COMMENTAIRE : Défiance (Par Babacar DIONE)
Dans sa séance du 15 février, le conseil constitutionnel a décidé de casser le décret N 2024-106 du 03 février portant abrogation du décret convoquant le corps électoral pour l’élection présidentielle du 25 février 2024. Une décision qui annule le report de la Présidentielle déplacée à la date du 15 décembre prochain après l’adoption par l’Assemblée nationale, d’une proposition de loi déposée par le groupe parlementaire Liberté, Démocratie et Changement.
Le premier constat que suscite une telle décision est que le Conseil constitutionnel ne travaille pas en faveur de l’éclatement de la vérité malgré les accusations de corruption et de conflits d’intérêt qui pèsent sur deux de ses membres.
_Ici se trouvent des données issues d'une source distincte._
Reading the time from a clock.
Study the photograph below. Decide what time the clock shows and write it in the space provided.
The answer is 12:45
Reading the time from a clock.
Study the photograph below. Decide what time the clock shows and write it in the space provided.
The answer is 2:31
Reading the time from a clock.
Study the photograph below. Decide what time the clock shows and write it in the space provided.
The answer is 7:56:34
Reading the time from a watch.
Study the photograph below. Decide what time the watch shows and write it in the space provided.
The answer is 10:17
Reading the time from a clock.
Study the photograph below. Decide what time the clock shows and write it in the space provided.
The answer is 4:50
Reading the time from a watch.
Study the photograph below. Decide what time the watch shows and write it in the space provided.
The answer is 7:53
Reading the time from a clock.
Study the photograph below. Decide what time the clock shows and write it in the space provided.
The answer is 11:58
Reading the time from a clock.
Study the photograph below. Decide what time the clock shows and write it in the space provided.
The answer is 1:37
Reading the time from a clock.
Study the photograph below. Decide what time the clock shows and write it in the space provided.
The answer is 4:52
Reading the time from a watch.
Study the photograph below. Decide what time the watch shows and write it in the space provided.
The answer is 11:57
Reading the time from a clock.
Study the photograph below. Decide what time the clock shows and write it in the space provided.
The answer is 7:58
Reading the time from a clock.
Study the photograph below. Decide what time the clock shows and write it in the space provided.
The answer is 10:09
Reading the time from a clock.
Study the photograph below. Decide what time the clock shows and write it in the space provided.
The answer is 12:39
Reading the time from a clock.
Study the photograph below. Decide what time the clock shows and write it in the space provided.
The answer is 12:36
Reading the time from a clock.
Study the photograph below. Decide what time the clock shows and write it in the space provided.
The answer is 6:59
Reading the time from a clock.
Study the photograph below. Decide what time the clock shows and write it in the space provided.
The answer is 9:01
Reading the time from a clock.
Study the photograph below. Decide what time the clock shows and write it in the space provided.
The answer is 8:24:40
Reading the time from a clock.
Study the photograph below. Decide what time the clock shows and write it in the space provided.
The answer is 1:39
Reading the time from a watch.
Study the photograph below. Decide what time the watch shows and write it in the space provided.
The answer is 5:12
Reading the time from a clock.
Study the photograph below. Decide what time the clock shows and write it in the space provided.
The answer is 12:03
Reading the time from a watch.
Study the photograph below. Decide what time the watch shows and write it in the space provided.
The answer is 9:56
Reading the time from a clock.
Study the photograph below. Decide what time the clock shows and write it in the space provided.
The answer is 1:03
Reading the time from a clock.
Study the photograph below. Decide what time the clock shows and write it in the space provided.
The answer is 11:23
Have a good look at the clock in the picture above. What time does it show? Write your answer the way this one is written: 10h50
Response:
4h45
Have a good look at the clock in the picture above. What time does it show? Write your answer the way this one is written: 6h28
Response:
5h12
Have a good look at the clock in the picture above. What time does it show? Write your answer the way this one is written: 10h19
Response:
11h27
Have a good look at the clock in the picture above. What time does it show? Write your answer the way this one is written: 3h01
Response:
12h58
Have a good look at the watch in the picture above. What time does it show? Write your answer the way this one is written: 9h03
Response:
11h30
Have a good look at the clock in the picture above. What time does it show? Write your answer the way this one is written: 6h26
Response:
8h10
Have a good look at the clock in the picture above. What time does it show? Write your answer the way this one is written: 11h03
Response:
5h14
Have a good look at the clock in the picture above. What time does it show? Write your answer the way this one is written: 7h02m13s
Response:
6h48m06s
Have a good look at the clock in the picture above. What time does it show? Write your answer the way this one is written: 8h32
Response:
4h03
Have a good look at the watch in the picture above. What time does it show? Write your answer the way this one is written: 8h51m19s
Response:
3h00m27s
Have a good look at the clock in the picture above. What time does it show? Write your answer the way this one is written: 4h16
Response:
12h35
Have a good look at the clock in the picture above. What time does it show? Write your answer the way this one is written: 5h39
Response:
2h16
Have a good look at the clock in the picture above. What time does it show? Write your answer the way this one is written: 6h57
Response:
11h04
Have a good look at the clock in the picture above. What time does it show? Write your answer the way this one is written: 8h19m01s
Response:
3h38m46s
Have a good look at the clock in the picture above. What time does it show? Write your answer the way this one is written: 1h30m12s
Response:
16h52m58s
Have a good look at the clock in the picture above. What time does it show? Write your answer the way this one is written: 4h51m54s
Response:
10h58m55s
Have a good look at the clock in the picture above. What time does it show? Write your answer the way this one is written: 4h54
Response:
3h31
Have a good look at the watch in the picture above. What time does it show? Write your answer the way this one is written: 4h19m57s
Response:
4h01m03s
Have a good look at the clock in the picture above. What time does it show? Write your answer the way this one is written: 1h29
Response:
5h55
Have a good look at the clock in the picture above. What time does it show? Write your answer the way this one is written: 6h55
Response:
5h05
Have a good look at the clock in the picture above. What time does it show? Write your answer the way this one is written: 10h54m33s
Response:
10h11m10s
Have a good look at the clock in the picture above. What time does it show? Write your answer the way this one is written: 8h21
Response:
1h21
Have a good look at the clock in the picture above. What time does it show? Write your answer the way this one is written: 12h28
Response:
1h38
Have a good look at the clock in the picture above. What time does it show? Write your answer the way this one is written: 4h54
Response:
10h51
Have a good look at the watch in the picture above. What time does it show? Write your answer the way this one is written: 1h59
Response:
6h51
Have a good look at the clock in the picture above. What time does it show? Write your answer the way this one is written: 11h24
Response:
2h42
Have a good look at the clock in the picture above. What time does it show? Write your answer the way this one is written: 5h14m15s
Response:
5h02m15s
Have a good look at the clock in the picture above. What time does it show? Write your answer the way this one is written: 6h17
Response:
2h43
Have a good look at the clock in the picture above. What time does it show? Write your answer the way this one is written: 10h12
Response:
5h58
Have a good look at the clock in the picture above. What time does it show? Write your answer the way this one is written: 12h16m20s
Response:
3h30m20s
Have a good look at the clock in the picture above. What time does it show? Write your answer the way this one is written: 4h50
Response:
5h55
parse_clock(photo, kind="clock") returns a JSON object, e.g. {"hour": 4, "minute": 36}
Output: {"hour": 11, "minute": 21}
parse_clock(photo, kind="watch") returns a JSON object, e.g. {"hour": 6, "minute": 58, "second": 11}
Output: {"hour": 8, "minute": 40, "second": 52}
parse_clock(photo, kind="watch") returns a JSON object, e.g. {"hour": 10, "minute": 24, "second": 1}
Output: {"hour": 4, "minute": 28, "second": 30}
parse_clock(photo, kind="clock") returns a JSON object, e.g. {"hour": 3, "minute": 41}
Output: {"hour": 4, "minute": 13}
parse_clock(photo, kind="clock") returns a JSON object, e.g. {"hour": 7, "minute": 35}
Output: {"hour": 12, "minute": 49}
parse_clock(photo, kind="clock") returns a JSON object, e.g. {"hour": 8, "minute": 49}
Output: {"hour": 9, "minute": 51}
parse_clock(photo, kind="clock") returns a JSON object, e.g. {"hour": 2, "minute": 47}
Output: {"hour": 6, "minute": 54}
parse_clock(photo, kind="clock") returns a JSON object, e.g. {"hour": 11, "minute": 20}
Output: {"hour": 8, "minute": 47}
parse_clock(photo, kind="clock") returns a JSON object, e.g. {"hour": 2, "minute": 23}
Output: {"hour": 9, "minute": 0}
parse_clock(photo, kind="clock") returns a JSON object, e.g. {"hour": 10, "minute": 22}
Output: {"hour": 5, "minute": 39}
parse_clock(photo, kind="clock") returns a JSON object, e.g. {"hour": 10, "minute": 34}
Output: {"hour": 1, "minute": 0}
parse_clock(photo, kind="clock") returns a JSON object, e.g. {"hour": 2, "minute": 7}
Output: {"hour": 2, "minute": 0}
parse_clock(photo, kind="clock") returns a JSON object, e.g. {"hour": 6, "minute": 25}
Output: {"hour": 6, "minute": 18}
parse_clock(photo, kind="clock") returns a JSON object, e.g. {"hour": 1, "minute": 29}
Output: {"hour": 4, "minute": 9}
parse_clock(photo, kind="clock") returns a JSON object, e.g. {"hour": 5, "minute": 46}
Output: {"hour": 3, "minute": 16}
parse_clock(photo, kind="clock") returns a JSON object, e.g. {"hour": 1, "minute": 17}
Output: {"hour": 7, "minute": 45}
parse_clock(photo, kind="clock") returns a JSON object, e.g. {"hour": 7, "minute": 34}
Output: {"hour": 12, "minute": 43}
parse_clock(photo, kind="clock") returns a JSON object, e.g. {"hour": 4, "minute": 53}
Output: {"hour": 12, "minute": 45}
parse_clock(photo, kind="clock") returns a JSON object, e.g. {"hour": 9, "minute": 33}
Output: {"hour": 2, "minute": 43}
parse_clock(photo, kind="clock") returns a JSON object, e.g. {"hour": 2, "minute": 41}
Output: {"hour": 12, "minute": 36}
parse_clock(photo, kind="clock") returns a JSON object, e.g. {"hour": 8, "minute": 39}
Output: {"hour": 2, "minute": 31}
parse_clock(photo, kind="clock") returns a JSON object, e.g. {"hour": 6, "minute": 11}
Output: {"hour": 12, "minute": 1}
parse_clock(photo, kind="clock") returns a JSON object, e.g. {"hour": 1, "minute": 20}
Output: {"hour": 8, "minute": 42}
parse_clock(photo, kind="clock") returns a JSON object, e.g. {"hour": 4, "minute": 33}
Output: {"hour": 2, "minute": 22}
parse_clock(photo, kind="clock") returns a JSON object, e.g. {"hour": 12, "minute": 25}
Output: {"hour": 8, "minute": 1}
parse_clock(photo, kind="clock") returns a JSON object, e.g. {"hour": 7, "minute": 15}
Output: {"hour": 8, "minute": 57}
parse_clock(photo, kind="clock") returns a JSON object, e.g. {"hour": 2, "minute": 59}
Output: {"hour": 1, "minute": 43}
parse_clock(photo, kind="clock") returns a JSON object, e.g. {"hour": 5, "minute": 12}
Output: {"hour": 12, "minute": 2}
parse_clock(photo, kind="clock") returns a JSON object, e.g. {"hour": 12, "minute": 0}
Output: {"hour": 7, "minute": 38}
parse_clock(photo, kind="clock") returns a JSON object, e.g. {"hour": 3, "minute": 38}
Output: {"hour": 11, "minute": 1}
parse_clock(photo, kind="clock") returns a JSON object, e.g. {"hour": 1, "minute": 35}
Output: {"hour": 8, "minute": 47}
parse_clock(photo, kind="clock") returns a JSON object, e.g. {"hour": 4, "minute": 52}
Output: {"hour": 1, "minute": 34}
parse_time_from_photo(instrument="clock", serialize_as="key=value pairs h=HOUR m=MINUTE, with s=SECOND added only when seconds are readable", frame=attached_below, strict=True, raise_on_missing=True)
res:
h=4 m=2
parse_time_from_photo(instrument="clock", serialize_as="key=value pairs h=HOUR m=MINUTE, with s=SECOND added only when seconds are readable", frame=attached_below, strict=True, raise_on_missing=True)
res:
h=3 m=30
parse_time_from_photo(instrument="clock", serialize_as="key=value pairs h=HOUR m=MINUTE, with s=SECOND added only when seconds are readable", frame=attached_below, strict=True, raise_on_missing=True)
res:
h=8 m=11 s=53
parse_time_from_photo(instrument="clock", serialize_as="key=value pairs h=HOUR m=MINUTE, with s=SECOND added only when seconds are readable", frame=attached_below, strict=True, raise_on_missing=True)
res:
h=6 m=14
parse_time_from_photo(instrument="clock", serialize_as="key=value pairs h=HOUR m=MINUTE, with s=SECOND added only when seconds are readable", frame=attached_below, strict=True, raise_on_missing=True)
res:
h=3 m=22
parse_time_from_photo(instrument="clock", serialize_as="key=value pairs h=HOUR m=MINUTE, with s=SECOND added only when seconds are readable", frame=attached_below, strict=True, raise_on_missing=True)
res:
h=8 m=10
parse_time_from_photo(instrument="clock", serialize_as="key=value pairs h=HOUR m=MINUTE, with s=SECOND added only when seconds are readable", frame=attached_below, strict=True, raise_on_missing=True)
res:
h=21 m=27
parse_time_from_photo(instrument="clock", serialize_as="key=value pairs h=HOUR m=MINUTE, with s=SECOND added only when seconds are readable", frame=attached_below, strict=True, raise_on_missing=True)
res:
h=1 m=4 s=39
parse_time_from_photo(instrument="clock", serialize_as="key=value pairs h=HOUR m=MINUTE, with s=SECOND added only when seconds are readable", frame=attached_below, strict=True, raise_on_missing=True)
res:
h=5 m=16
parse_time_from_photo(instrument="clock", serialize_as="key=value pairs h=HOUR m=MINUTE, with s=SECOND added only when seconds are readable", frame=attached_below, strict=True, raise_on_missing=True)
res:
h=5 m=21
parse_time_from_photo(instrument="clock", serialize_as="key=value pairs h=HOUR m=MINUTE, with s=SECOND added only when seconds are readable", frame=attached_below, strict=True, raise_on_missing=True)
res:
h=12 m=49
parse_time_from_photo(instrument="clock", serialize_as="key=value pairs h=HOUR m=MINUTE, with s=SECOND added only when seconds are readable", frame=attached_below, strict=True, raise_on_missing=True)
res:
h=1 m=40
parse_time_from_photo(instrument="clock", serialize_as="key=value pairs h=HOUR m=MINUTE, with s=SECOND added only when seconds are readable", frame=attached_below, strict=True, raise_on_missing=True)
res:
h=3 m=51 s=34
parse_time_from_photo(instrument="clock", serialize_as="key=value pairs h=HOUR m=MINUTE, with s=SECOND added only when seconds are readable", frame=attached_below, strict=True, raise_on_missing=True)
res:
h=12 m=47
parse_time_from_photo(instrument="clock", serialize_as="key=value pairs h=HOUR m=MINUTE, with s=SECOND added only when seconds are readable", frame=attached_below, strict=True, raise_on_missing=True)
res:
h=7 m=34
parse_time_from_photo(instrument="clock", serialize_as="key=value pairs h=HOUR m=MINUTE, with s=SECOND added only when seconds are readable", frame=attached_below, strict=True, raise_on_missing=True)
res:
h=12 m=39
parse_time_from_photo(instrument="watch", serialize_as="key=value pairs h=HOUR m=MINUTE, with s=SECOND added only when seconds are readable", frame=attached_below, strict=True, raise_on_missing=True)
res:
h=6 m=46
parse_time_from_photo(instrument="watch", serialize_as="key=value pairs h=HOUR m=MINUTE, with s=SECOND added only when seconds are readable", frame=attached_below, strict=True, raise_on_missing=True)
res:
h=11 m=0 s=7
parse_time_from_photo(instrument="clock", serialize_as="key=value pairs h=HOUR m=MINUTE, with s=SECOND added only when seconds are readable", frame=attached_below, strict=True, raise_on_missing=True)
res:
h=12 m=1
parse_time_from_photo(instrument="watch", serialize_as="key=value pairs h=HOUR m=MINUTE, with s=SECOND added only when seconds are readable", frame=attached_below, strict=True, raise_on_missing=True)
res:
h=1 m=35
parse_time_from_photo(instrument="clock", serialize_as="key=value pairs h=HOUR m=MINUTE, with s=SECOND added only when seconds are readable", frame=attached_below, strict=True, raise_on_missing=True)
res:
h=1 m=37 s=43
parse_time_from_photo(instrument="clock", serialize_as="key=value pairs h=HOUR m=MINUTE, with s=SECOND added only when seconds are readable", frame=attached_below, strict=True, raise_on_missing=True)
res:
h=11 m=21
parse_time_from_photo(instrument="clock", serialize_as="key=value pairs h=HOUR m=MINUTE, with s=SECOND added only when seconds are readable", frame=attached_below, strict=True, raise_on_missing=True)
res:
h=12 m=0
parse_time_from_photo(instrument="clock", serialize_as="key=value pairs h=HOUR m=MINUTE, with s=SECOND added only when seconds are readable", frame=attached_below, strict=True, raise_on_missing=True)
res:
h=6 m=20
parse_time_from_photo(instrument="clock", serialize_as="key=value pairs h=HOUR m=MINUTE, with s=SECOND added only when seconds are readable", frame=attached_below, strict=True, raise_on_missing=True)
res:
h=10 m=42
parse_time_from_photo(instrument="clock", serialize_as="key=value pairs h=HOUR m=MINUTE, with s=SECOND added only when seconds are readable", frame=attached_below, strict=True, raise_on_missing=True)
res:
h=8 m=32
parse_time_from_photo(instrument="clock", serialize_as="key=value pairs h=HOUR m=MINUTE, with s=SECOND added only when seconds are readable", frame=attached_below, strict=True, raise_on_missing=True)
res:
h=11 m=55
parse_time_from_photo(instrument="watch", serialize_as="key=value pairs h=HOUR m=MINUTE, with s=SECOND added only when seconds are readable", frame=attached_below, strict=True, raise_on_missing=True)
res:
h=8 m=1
Chose grave.
Les sept sages ne peuvent pas, en effet, faire fi de cette rocambolesque affaire qui ternit leur image. Déjà qu’un de leur membre, en l’occurrence le juge Cheikh Ndiaye, a porté plainte pour que lumière soit faite sur cette affaire. Au cœur d’un contentieux judiciaire, il n’a pas d’ailleurs daigner siéger ce 15 février. Cheikh Tidiane Coulibaly devait suivre son exemple. Il ne devait pas faire partie des 6 juges qui ont annulé la décision de report de la Présidentielle. On attendait également du Conseil constitutionnel la suspension de ses délibérations le temps de se blanchir voire redorer son blason.
Quelle image les acteurs politiques vont se faire désormais du juge de l’élection.
La justice sénégalaise qui se bat, tant bien que mal, pour jouer sa partition dans le processus de démocratisation de notre pays n’a pas besoin de ce revers.
CRISE INSTITUTIONNELLE
Comment dans ces conditions vouloir tourner la page et poursuivre le processus électoral. Comme pour dire aux Sénégalais : Circulez, il n’y a rien à voir.
Suivre la décision du Conseil constitutionnel, c’est aller à la Présidentielle avec les mêmes candidats sans aucune possibilité de réaménagement. Rose Wardini sera candidate avec sa double nationalité, Karim Wade sera out pour le même motif, malgré toutes les preuves qu’il a pu fournir.
Mêmes les concertations autour desquelles s’est mise d’accord toute la classe politique et même la communauté internationale n’a plus sa raison d’être. Selon le bon vouloir du Conseil constitutionnel qui a drastiquement restreint les marges de manœuvres du président Macky Sall.
S’il est vrai que le choix de la date de la Présidentielle lui revient toujours, le chef de l’Etat ne peut plus en principe rien changer dans les règles du jeu.
Le Conseil constitutionnel a imposé sa loi et a défié le président de la République. Ce dernier n’a pas encore réagi officiellement à cette décision. Mais déjà, Abdou Mbow, a déclaré que la commission d’enquête parlementaire dont il est président va poursuivre son travail. Ajoutant qu’aucun document prouvant l’ouverture d’une instruction judiciaire sur cette même affaire ne lui a été donné.
La crise institutionnelle évoquée récemment par le président Macky Sall, vient d’avoir effectivement lieu.